Miércoles 23 de junio, 2004. San José, Costa Rica.


 


 

 

¿Cómo dice?

Yo, perro

Ana Coralia Fernández

Señor Juez:

Sí, me declaro culpable. Yo la mordí. Otros colegas han mordido a ancianos y a mujeres. No es nada de lo que nos sintamos orgullosos.

Me separaron de mamá a los dos meses. En la camada sabíamos que empezaba una nueva etapa de nuestra vida:

“Ahora te adoptará un humano y cuidará de ti; conforme seas grande y fuerte, él jugará contigo y te educará. Tendrás un techo seguro, abrigo en el invierno, comida y agua, buenos amigos. Con suerte, podrás envejecer a su lado. Podrás compartir con su familia momentos inolvidables.

“Cuando seas mayor, tus ladridos avisarán que hay peligro. Si alguien amenaza su propiedad o su vida, estarás dispuesto a dar la tuya en el intento de evitarlo. Recuérdalo: somos sus mejores amigos. Hay en nuestra estirpe historias legendarias de nuestra lealtad y compañía. Nunca traiciones esta ley”.

Cumplí mi promesa, pero mi amo estuvo muy lejos de cumplir la suya. Sus hijos creyeron que yo era un juguete. Me revolcaban, me ensartaban cosas para ver si me dolía, una patada... un pellizco... Yo recordaba mi misión y avisé que podía defenderme. Entonces, cuando rasguñé, siempre me corrían de un puntapié, dijeron que yo era peligroso para estar dentro de la casa y me confinaron al patio.

Mi dueño casi no me hablaba ni jugaba conmigo. Nunca un paseo. Siempre la misma orden: “¡Al ataque!”.

Un plato de lata, lleno de costras, era mi único juguete. A veces, el agua se llenaba de pelos y moscas. Olvidaron que, al tomarla, parte de mi saliva se deposita en ella y se pone amarga. Nunca he visto a los humanos tomar agua que tenga un poco de su saliva.

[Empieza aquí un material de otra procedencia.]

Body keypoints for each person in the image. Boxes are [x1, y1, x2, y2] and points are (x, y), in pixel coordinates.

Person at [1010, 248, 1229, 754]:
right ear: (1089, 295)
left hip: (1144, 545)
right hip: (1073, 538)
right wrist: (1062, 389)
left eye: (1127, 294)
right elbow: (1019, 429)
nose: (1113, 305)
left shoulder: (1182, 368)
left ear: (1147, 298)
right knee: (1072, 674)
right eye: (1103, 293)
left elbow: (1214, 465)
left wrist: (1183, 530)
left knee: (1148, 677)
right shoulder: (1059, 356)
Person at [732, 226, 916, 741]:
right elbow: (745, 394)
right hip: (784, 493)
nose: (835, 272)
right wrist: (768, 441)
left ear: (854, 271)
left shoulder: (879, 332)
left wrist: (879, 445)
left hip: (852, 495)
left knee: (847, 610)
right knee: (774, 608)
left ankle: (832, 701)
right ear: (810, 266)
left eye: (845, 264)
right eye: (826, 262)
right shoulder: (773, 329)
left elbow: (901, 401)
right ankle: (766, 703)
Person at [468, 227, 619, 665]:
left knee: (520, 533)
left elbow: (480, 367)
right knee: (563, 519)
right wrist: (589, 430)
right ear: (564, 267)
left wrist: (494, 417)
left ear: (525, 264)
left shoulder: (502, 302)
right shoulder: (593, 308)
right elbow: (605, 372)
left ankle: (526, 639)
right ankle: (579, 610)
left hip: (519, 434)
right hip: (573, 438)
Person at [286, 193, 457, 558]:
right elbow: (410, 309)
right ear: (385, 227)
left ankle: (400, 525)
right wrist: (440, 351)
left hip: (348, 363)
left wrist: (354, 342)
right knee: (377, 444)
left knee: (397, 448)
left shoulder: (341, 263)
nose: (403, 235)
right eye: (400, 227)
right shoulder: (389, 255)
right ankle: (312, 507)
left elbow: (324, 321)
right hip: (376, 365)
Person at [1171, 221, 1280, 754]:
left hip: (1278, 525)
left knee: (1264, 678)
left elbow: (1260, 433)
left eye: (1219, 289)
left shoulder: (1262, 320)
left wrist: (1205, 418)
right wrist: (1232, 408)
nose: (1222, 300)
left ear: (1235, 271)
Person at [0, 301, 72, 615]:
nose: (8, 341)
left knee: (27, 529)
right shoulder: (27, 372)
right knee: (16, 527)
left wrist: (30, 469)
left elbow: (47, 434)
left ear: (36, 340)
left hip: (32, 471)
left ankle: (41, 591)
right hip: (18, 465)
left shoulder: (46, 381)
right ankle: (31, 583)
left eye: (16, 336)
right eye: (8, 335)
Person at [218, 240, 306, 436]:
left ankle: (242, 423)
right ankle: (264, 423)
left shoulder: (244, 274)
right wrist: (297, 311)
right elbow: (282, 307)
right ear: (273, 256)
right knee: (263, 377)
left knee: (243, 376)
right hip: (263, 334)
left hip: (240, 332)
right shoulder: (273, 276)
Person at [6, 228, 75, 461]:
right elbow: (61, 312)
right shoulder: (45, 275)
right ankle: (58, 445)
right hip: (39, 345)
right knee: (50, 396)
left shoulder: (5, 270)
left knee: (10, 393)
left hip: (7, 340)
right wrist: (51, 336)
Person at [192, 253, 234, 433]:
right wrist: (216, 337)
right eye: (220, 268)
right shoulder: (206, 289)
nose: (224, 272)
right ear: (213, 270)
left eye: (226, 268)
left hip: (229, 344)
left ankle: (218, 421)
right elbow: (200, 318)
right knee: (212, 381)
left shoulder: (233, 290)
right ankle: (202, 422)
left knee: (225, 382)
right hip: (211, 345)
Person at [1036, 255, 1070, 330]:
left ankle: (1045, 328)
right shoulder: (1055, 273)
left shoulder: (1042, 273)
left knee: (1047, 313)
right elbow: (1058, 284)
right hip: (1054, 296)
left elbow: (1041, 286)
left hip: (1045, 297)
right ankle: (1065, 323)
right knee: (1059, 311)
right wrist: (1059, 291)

Recordé que debía avisar sobre el peligro. Ladré y me encadenaron. La cadena era corta y aburrida. Los que pasaban metían palos para enojarme y, al llegar al límite de la cadena, se burlaban de mí. Para ellos era el “sarnoso ese”. Juré que me escaparía y lo logré.

Desgraciadamente, ella estaba en el camino. Intentó tocarme tal vez para hacerme cariño, ahora lo sé, pero hacía tanto tiempo que nadie lo intentaba, que solo seguí la orden para la que estaba entrenado en una vida de soledad y golpes: “¡Al ataque!”.